> Task brief
Give back every line below that contains the word "chart".
(Beginning of Data provided)
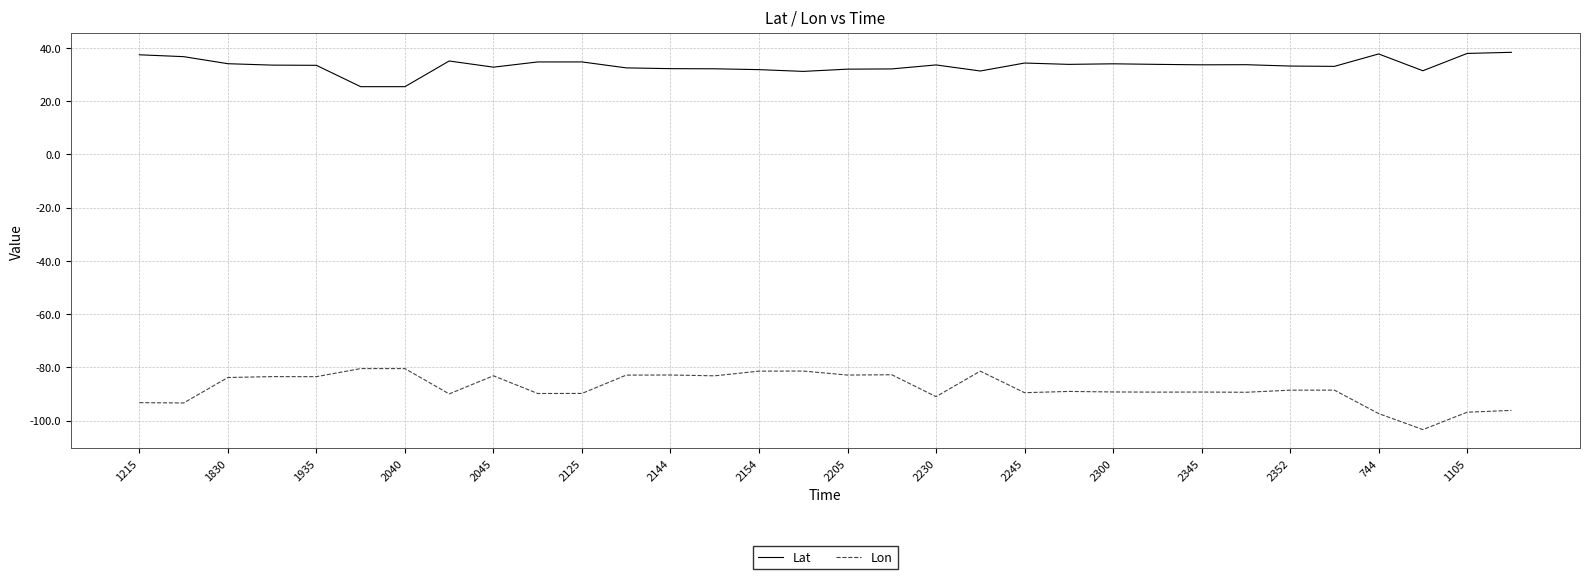

List the series in order of their overall mean, highest first.

Lat, Lon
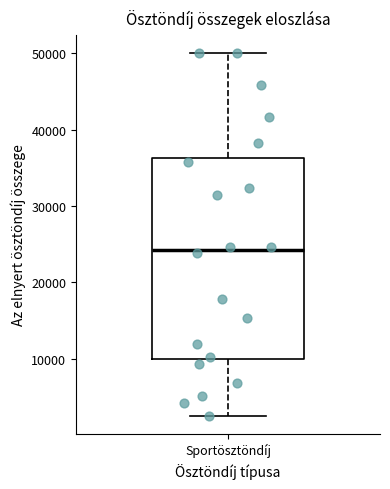

Transcribe this box plot: give where the median line is, the range the box spans, and where the two whiskers end, as read against the y-axis. The values are not printed on the chart, so give them approximately, as read against the axis.

median 24000, box 10000 to 36000, whiskers 3000 to 50000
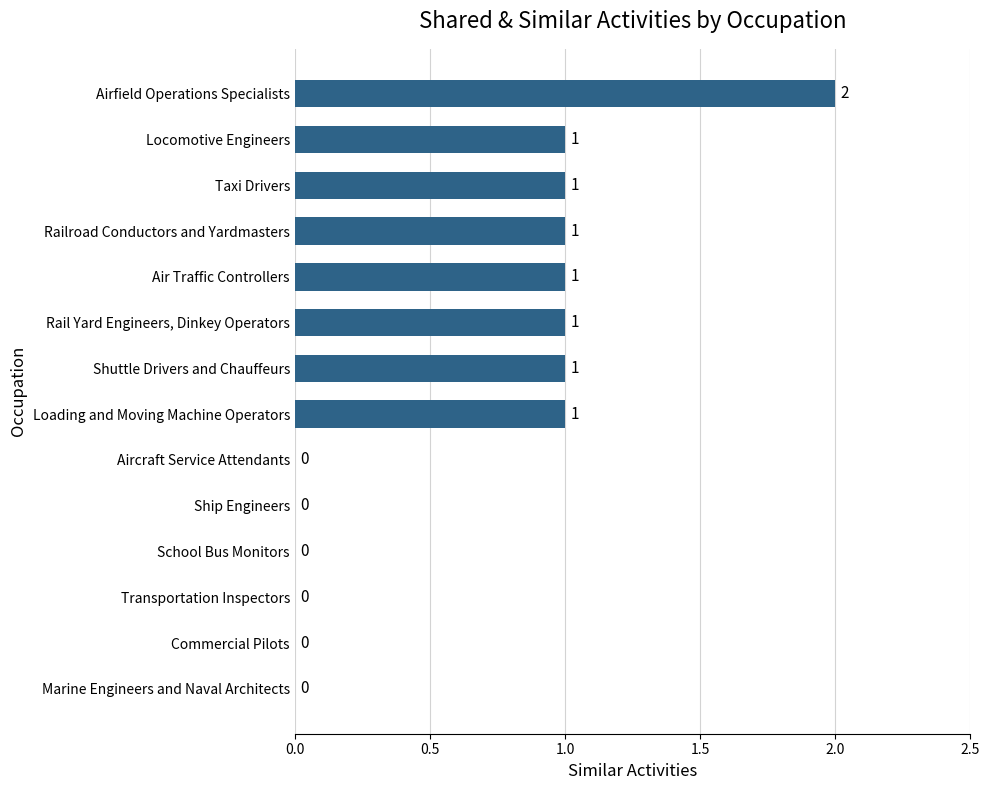

Reading top to bottom, what are all the values shown in this chart?

Airfield Operations Specialists=2	Locomotive Engineers=1	Taxi Drivers=1	Railroad Conductors and Yardmasters=1	Air Traffic Controllers=1	Rail Yard Engineers, Dinkey Operators=1	Shuttle Drivers and Chauffeurs=1	Loading and Moving Machine Operators=1	Aircraft Service Attendants=0	Ship Engineers=0	School Bus Monitors=0	Transportation Inspectors=0	Commercial Pilots=0	Marine Engineers and Naval Architects=0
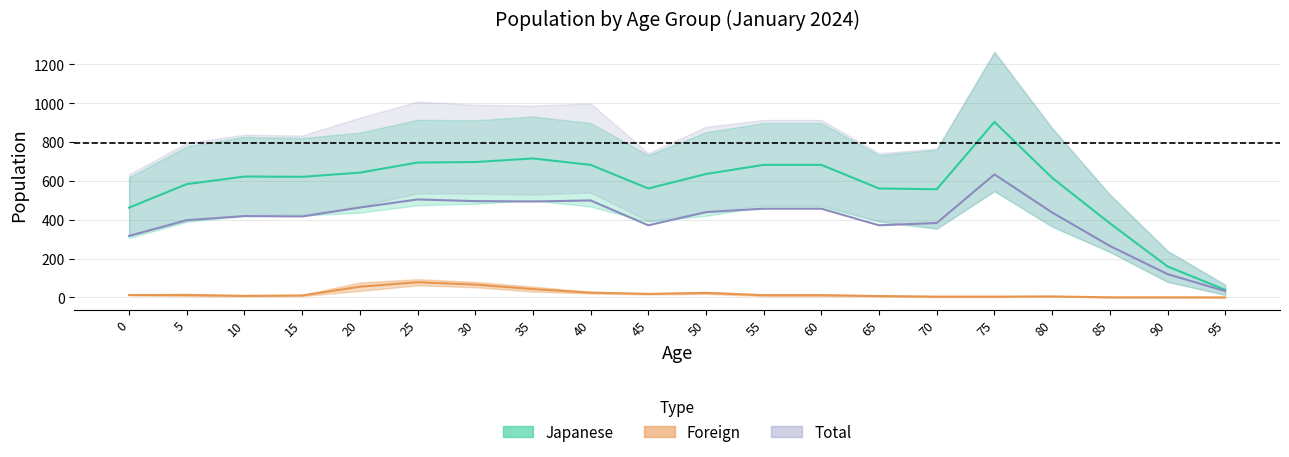

Rank the categories by Foreign Female value from lowest to highest.

95, 85, 90, 80, 70, 75, 0, 10, 15, 45, 65, 40, 55, 60, 50, 5, 35, 30, 25, 20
(End of Data provided)
> Exercise answer
Transcribe this box plot: give where the median line is, the range the box spans, and where the two whiskers end, as read against the y-axis. The values are not printed on the chart, so give them approximately, as read against the axis.
Reading top to bottom, what are all the values shown in this chart?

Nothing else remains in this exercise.